* _Tujuan Latihan_:
Tuliskan kembali semua catatan di bawah ini baris demi baris tanpa mengubah satu karakter pun.

Entri Tersimpan
◇ ◇ ◇ ◇ ◇ ◇ ◇
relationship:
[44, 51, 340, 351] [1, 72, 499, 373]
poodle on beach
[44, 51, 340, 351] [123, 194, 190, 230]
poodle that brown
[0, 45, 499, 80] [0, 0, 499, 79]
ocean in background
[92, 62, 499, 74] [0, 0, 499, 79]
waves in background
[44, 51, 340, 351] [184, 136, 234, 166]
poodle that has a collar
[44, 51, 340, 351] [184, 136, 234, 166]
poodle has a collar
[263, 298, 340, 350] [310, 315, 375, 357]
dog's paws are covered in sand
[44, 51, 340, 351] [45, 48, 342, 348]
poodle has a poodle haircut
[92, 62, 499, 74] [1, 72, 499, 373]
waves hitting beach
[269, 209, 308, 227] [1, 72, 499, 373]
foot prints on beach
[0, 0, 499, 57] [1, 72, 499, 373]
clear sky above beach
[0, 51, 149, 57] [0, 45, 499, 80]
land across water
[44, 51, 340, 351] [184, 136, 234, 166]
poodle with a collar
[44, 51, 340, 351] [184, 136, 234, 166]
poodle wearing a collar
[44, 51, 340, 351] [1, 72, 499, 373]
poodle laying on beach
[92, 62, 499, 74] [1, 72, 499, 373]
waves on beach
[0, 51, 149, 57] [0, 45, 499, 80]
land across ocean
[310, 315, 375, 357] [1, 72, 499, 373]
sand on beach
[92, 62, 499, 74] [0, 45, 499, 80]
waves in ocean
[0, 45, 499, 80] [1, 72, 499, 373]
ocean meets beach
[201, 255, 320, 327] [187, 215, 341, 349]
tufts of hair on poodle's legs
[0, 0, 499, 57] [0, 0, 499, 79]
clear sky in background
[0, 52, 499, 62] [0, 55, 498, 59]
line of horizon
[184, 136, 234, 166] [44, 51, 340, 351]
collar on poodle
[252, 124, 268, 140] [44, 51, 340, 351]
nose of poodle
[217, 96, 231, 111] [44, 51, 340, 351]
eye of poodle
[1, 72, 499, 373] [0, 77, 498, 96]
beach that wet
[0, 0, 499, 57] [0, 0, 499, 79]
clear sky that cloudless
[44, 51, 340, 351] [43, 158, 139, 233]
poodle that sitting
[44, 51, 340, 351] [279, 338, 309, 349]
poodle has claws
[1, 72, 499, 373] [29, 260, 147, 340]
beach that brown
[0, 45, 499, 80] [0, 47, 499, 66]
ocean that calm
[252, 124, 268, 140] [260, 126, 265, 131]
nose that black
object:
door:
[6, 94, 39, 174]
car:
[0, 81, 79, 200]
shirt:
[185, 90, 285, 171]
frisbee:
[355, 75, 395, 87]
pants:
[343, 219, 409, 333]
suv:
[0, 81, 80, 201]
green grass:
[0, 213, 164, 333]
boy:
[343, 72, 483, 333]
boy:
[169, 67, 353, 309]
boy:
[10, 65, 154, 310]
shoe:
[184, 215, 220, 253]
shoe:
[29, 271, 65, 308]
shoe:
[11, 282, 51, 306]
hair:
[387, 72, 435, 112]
◇ ◇ ◇ ◇ ◇ ◇ ◇
* _Penyelesaian Soal Ini_:
relationship:
[44, 51, 340, 351] [1, 72, 499, 373]
poodle on beach
[44, 51, 340, 351] [123, 194, 190, 230]
poodle that brown
[0, 45, 499, 80] [0, 0, 499, 79]
ocean in background
[92, 62, 499, 74] [0, 0, 499, 79]
waves in background
[44, 51, 340, 351] [184, 136, 234, 166]
poodle that has a collar
[44, 51, 340, 351] [184, 136, 234, 166]
poodle has a collar
[263, 298, 340, 350] [310, 315, 375, 357]
dog's paws are covered in sand
[44, 51, 340, 351] [45, 48, 342, 348]
poodle has a poodle haircut
[92, 62, 499, 74] [1, 72, 499, 373]
waves hitting beach
[269, 209, 308, 227] [1, 72, 499, 373]
foot prints on beach
[0, 0, 499, 57] [1, 72, 499, 373]
clear sky above beach
[0, 51, 149, 57] [0, 45, 499, 80]
land across water
[44, 51, 340, 351] [184, 136, 234, 166]
poodle with a collar
[44, 51, 340, 351] [184, 136, 234, 166]
poodle wearing a collar
[44, 51, 340, 351] [1, 72, 499, 373]
poodle laying on beach
[92, 62, 499, 74] [1, 72, 499, 373]
waves on beach
[0, 51, 149, 57] [0, 45, 499, 80]
land across ocean
[310, 315, 375, 357] [1, 72, 499, 373]
sand on beach
[92, 62, 499, 74] [0, 45, 499, 80]
waves in ocean
[0, 45, 499, 80] [1, 72, 499, 373]
ocean meets beach
[201, 255, 320, 327] [187, 215, 341, 349]
tufts of hair on poodle's legs
[0, 0, 499, 57] [0, 0, 499, 79]
clear sky in background
[0, 52, 499, 62] [0, 55, 498, 59]
line of horizon
[184, 136, 234, 166] [44, 51, 340, 351]
collar on poodle
[252, 124, 268, 140] [44, 51, 340, 351]
nose of poodle
[217, 96, 231, 111] [44, 51, 340, 351]
eye of poodle
[1, 72, 499, 373] [0, 77, 498, 96]
beach that wet
[0, 0, 499, 57] [0, 0, 499, 79]
clear sky that cloudless
[44, 51, 340, 351] [43, 158, 139, 233]
poodle that sitting
[44, 51, 340, 351] [279, 338, 309, 349]
poodle has claws
[1, 72, 499, 373] [29, 260, 147, 340]
beach that brown
[0, 45, 499, 80] [0, 47, 499, 66]
ocean that calm
[252, 124, 268, 140] [260, 126, 265, 131]
nose that black
object:
door:
[6, 94, 39, 174]
car:
[0, 81, 79, 200]
shirt:
[185, 90, 285, 171]
frisbee:
[355, 75, 395, 87]
pants:
[343, 219, 409, 333]
suv:
[0, 81, 80, 201]
green grass:
[0, 213, 164, 333]
boy:
[343, 72, 483, 333]
boy:
[169, 67, 353, 309]
boy:
[10, 65, 154, 310]
shoe:
[184, 215, 220, 253]
shoe:
[29, 271, 65, 308]
shoe:
[11, 282, 51, 306]
hair:
[387, 72, 435, 112]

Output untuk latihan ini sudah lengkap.